The Telegraph 19th April 1999, By Arunabha Sengupta
In a recent medical meet during the after sessions’ loosening with food and drink our dilatations reflected upon the receding role of human faculties in medical treatment. A news story about robot hands replacing the playful surgical fingers provided the nidus.
Senior people reminiscing about petromax lights and cotton thread sutures, grew nostalgic ruing the end of romantic heroism in medical profession, so rugged and bearing. Young and savvy mouse clickers got excited imagining opportunities to break and be galore, out smarting those past salad days yet refusing to fade away old genre. Banters followed but finally all accepted computers nudging out human frailty as inevitable.
Fantastic voyage, a super hit film of the seventies showed how few doctors , suitably miniaturized , were injected into the blood stream of a patient and they undertook a perilous journey to effect an on the spot repair. To day’s doctor can more conveniently send in robot units, himself safe at the computer console not even donning the surgical mask. Clever cutting controls can virtually let him feel the sensations of real cutting through liver tissue minus the sweats and trepidations. Simulator facilities do away with all learning curve perils and so dies the old adage that to be a doctor you need to kill one hundred and a full thousand to be a healer.
A worried lady afraid of developing breast cancer or a physician wanting to tap better idea than his own mind, each can now shop at computer windows offering products of mathematical models with linear reasoning.

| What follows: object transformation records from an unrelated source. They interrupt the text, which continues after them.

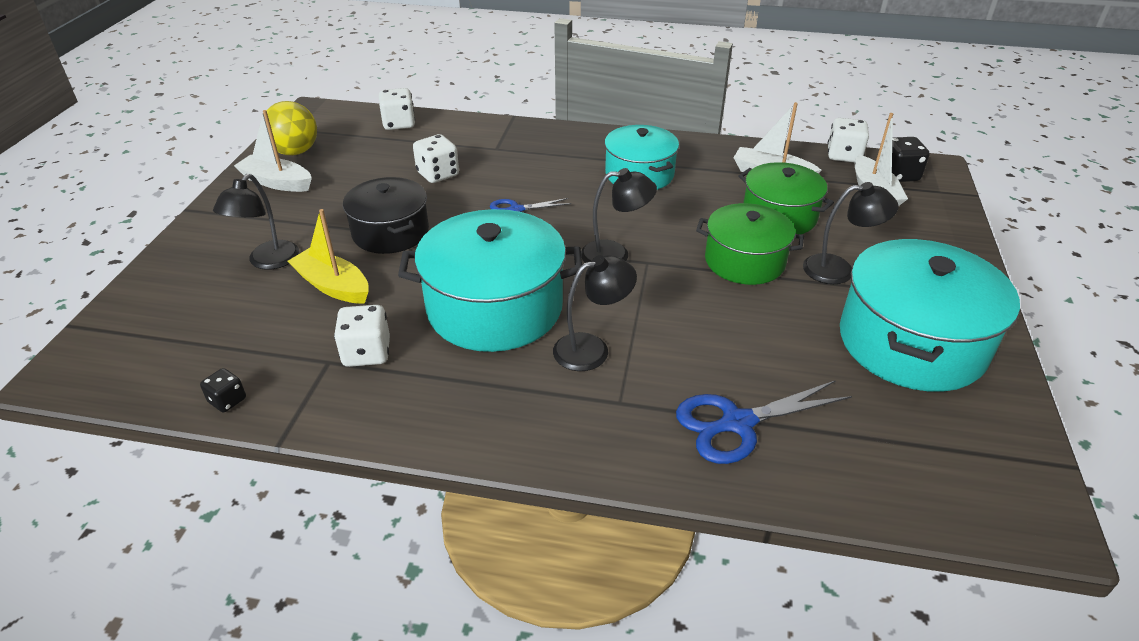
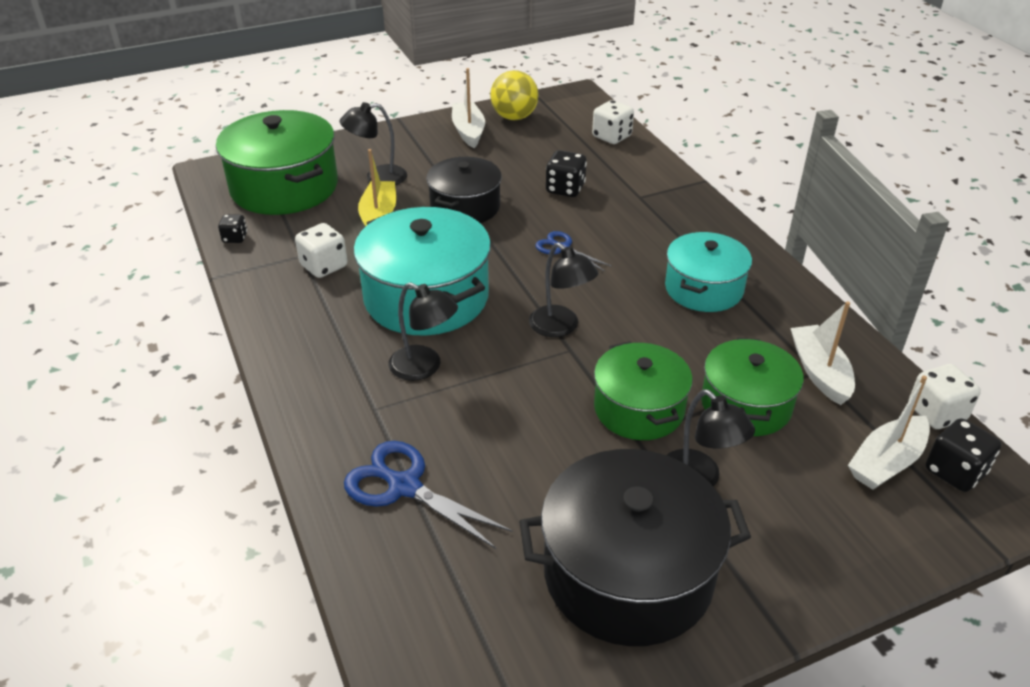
camera: 55 degrees right, 0 degrees up
white dice [413,134,459,183] -> black dice [546,150,587,197]
turquoise pot [840,239,1020,392] -> black pot [519,449,751,646]
none -> green pot [216,110,338,215]

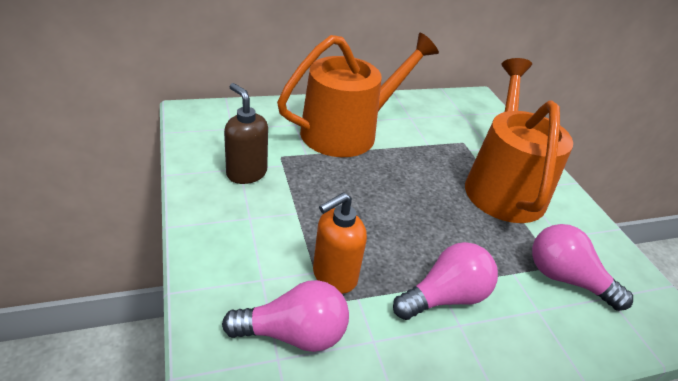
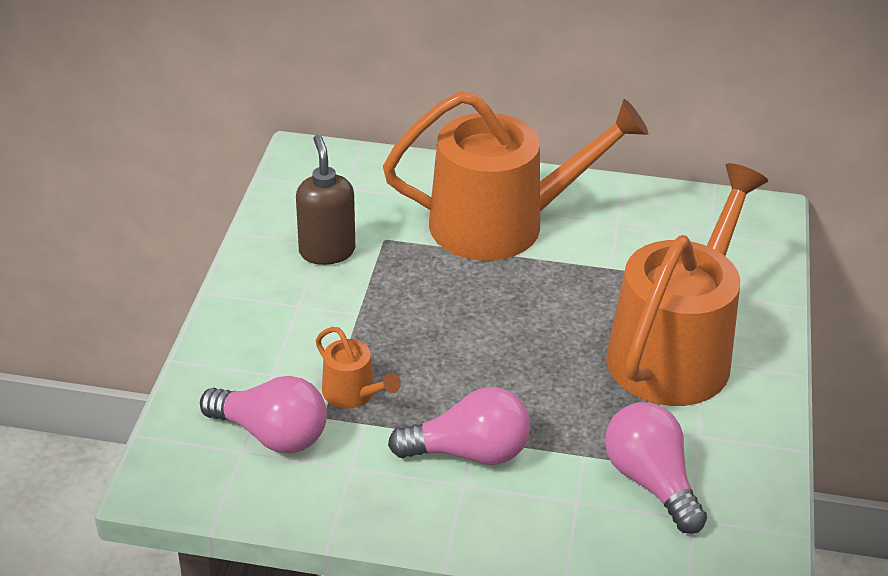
camera: 30 degrees right, 0 degrees up
orange soap dispenser [313,192,367,294] -> orange watering can [316,327,401,408]

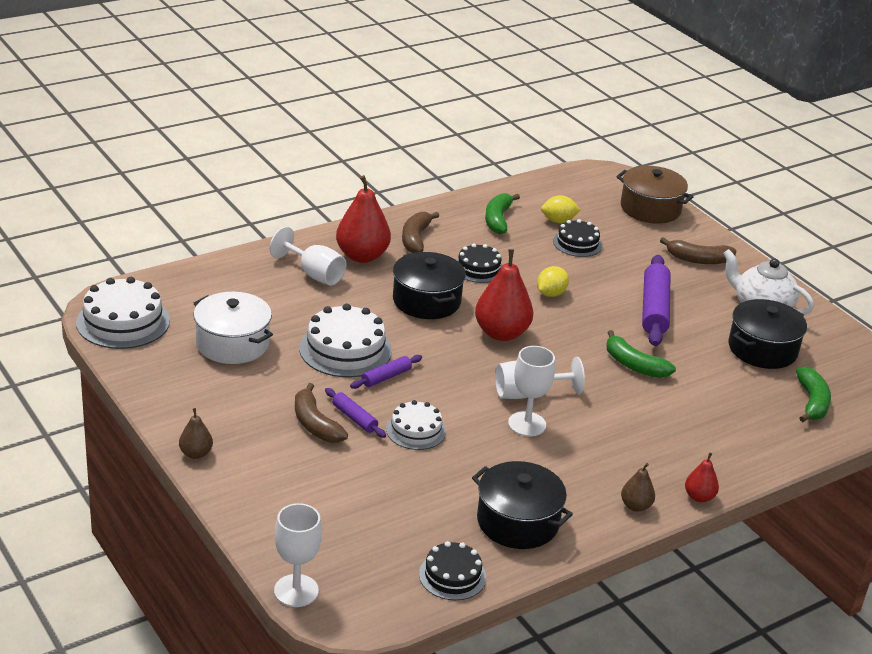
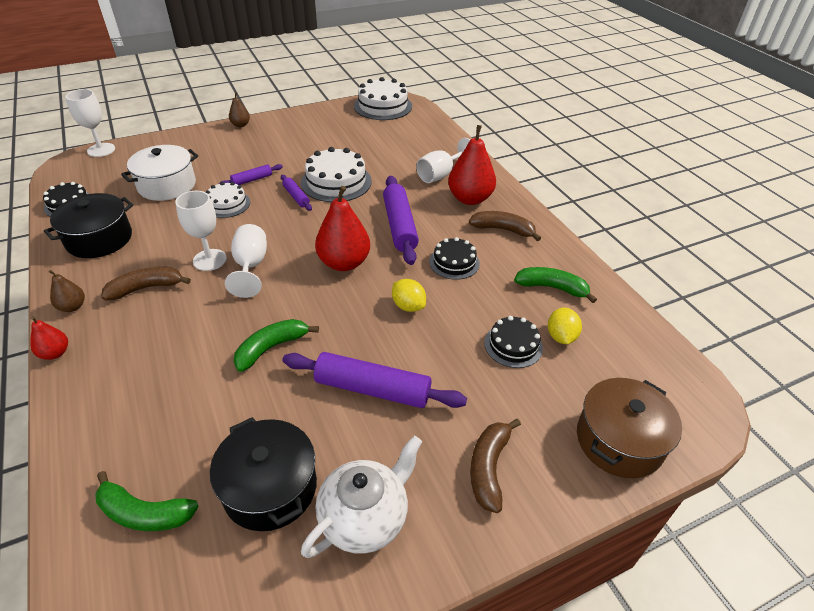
camera: 100 degrees right, 10 degrees up
white pot [193,292,273,364] -> white pot moved to [121,145,198,201]
brown banana [295,383,348,443] -> brown banana moved to [101,267,191,300]
black pot [393,252,466,319] -> purple rolling pin [383,176,419,265]

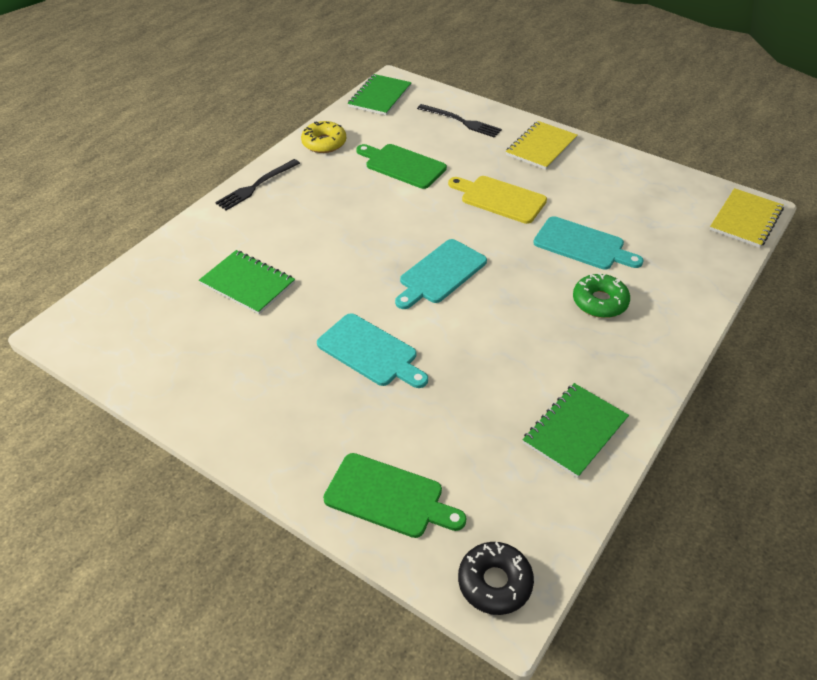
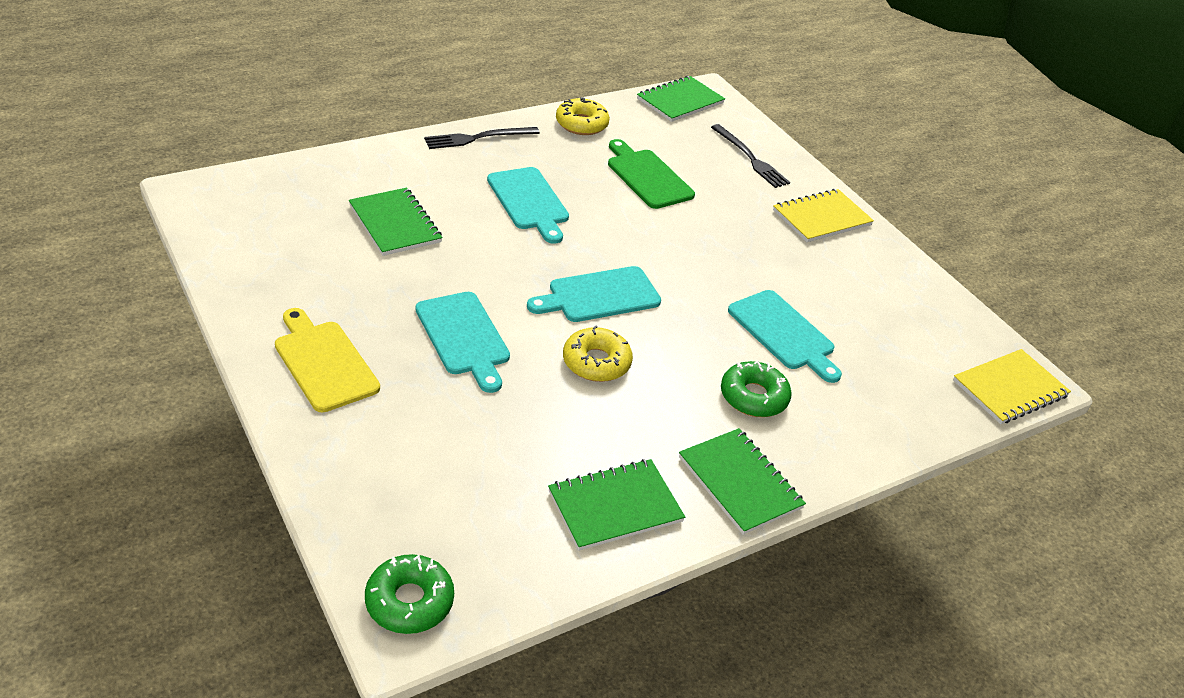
camera: 20 degrees right, 5 degrees down
green cutting board [323,453,466,538] -> none
yellow cutting board [448,176,547,224] -> yellow cutting board moved to [275,308,380,412]
black donut [458,542,534,615] -> green donut [365,554,454,634]
none -> turquoise cutting board [487,167,569,244]
none -> yellow donut [563,326,633,382]
none -> green notebook [679,428,806,535]

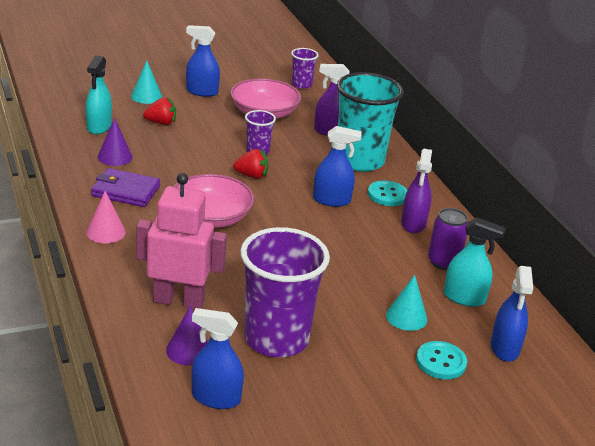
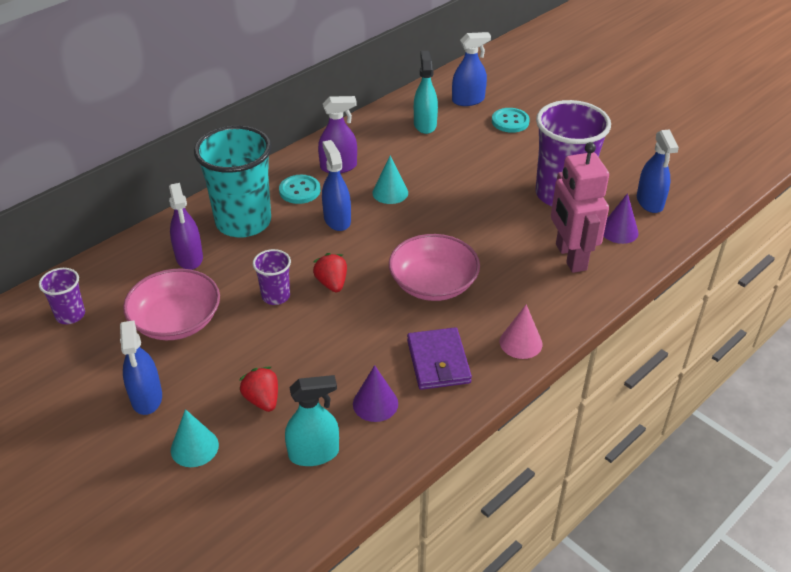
camera: 110 degrees left, 10 degrees up
turquoise cone [386,275,427,331] -> turquoise cone moved to [372,156,408,204]
purple can [428,208,468,270] -> none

But that is till not enough. Hear is why. Consulted by Mrs. A, a doctor develops his decision on following facts. Mrs. A is seventy years old, a widow, lives alone, her symptoms denote a probable diagnosis of advanced cancer, requires institutional investigation and treatment, she is physically weak and financially restrained. To this he adds his own responsibility and likely remuneration (conflict of interest). Mrs. B is admitted in the ICCU in the wee hours of morning. A young but tired medic attends her. He analyses the situation, collates data generated for him by very expert monitoring systems and decides on a resuscitative programme. The validity of both decisions depends upon their data processing capacity toned by experience but handicapped by a limited recall capacity and subjective interpretation of data. But both have the advantage of acquisition of knowledge through constant learning.
One of the aims of the software development for medical use is to overcome the human subjectivity and limited data processing capacity in human decision making. But so long the computers have failed for their stupidity of being able to understand only the syntaxes and not the semantics. In a bid to correct that, Artificial intelligence (AI) is being imparted on computers. Such computers can do intelligent tasks like handwriting matching, semantic analysis of written text and medical diagnosis.
However different systems can individually be made to learn, to solve problems, to apply knowledge. But to be a good doctor a system requires doing all these things simultaneously and continuously. Neural networks have been developed to duplicate the neuron –synapse pattern of human brain. With enough tutoring and after ‘seeing’ how a human expert thinks these neural networks can formulate rules by themselves. Some systems use algorithms capable of suitably altering the network to improve its data management. They also need to grapple with the gray areas that exist in the middle in practical world between the two extremes of black and white which computers restricted with binary vision can not see. Here enters the fuzzy logic of the east. While the doctor on the OR feels dizzy from constant outpouring of data from expert monitoring systems, the hospital washer man three stories down is having a leisurely smoke because his machine uses a fuzzy logic and determines by itself, depending on the amount of dirt , how it should wash using the common sense rules.
The fuzzy system approach has advantage because it recognizes a 6 as 75% of 8 or 60 % of 10, thereby being able to recognize partial truths.
Soon a computer diagnosed patient, evaluated by another computer programme will have a computer directed operation. This entire operation can be hooked to a global monitoring system which automatically keeps the operator/ surgeon online with international specialists.
And if you think them being costly, just calculate the money saved on soap and water only, hands not being scrubbed any more, and on those masks.
Surely new voyages, much beyond the travails of Thomas Dover or even 2001: Space Odyssey, will have new captains. One however ponders for a moment about all those old ship captains, who used to harangue from the sail mast to keep heads and spirits high, and who in the fuzziness of the real gray world tried to distinguish between black and white and measured values , middle excluded or not.